Donald Tusk we wtorek miał zdecydować o losie słynnej już notatki z rozmowy z Andersem Fogha Rasmussenem z 1 kwietnia. Tymczasem szef jego gabinetu politycznego Sławomir Nowak zapowiedział w poniedziałek wieczorem, że notatka nie będzie ujawniona. Tygodnik "Wprost" twierdzi jednak na swojej stronie internetowej, że "zrekonstruował" jej "kluczowy fragment".
Z ustaleń tygodnika wynika, że na pytanie o poparcie dla duńskiego premiera, Tusk uniknął jednoznacznej deklaracji. Notatka - według relacji "Wprost" liczy półtorej strony maszynopisu. Jak czytamy, rozmowa Donalda Tuska z Andersem Foghem Rasmussenem jest w niej zrelacjonowana w mowie zależnej.
Co kto komu powiedział?
Według dokumentu Tusk w kluczowym momencie rozmowy wspomniał, że Polska miała aspiracje związane z obsadą stanowiska sekretarza generalnego NATO. Powiedział również, że jest zaniepokojony faktem, iż uzgodnienia dotyczące wyboru szefa Sojuszu odbywały się bez udziału Polski - pisze "Wprost" i dodaje: "Rasmussen zbył to ogólnikowym stwierdzeniem dotyczącym standardowego trybu konsultacji i zapytał, czy może liczyć na poparcie Polski. W odpowiedzi Tusk stwierdził, że Polska jest przewidywalnym członkiem NATO, zachowuje się w sposób konstruktywny i ceni premiera Danii".

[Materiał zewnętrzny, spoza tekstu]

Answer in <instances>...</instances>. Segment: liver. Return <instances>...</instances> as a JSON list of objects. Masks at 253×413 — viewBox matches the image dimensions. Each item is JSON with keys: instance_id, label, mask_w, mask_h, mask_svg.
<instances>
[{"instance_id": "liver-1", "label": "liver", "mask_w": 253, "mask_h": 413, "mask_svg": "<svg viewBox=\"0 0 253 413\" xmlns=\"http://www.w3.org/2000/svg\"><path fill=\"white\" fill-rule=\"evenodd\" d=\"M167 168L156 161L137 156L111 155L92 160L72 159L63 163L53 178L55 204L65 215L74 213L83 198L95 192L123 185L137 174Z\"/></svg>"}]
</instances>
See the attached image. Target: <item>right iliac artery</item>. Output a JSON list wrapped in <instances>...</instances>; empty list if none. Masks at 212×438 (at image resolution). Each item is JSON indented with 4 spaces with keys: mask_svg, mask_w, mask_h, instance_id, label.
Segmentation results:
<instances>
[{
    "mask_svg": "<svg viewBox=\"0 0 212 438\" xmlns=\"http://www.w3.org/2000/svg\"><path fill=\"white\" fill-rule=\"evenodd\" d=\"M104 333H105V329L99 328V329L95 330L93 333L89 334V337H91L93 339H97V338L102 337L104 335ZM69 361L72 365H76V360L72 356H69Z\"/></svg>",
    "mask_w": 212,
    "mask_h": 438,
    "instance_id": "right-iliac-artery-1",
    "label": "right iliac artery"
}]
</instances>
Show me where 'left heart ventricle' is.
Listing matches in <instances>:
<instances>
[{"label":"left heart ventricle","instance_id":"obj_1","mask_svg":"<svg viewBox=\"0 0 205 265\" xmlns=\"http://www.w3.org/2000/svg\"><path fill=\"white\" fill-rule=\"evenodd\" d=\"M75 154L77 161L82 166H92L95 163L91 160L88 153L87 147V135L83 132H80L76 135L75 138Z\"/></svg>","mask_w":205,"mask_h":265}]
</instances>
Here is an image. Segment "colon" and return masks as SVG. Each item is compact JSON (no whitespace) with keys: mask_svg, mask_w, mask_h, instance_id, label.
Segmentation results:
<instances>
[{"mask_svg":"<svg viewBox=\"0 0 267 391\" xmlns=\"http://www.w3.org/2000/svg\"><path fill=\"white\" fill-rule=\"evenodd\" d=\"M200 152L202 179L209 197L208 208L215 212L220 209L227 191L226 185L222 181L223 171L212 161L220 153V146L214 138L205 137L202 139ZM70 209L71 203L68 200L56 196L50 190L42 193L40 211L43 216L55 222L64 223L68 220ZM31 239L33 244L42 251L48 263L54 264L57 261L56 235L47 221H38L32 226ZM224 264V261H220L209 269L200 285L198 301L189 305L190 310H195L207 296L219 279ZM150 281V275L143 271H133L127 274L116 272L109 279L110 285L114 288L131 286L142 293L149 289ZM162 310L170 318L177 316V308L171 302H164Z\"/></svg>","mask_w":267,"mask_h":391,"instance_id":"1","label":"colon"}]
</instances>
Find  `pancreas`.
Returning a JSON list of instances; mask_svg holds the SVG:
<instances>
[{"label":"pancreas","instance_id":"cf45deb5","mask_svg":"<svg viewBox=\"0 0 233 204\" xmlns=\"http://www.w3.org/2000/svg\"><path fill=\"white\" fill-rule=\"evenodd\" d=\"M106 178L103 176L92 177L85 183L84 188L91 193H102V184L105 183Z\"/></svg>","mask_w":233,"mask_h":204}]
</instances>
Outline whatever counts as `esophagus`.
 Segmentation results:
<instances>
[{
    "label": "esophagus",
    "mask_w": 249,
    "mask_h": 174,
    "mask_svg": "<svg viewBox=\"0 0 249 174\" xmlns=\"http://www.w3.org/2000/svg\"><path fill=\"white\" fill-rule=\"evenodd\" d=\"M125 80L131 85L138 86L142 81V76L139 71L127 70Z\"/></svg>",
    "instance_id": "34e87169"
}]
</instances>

Po tej wymianie zdań, jak czytamy, Rasmussen podziękował Tuskowi za rozmowę i pożegnał się.
Nowak: Nie ujawniamy
Sławomir Nowak w TVP2 pytany, czy notatka zostanie ujawniona, odpowiedział, że nie. - To byłoby niepoważne działanie z naszej strony - argumentował.
Zaznaczył, że był przy rozmowie Tuska z Rasmussenem i to on robił z niej notatkę. Potwierdził tez niejako wersję "Wprost", mówiąc: - W żadnym momencie nie pojawiła się odpowiedź na pytanie, postawione przez premiera Rasmussena, czy Polska poprze kandydaturę pana Rasmussena. Premier nie odpowiedział, czy udziela takiego poparcia w tym momencie - powiedział szef gabinetu premiera w programie "Tomasz Lis na żywo".
Chwilę wcześniej na antenie TVN24 w "Kropce nad i", wicepremier i szefa MSWiA Grzegorz Schetyna mówił: - Jeżeli jest taka wola, to (notatka - red.) powinna zostać upubliczniona komisjom sejmowym.
Zaznaczył jednak, że to zły obyczaj i "zły precedens".
O ujawnienie notatki apelował w poniedziałek prezydent Lech Kaczyński. Jak mówił, duński premier powiedział mu w piątkowej rozmowie podczas szczytu NATO, że "ma poparcie pana premiera Tuska i rządu polskiego".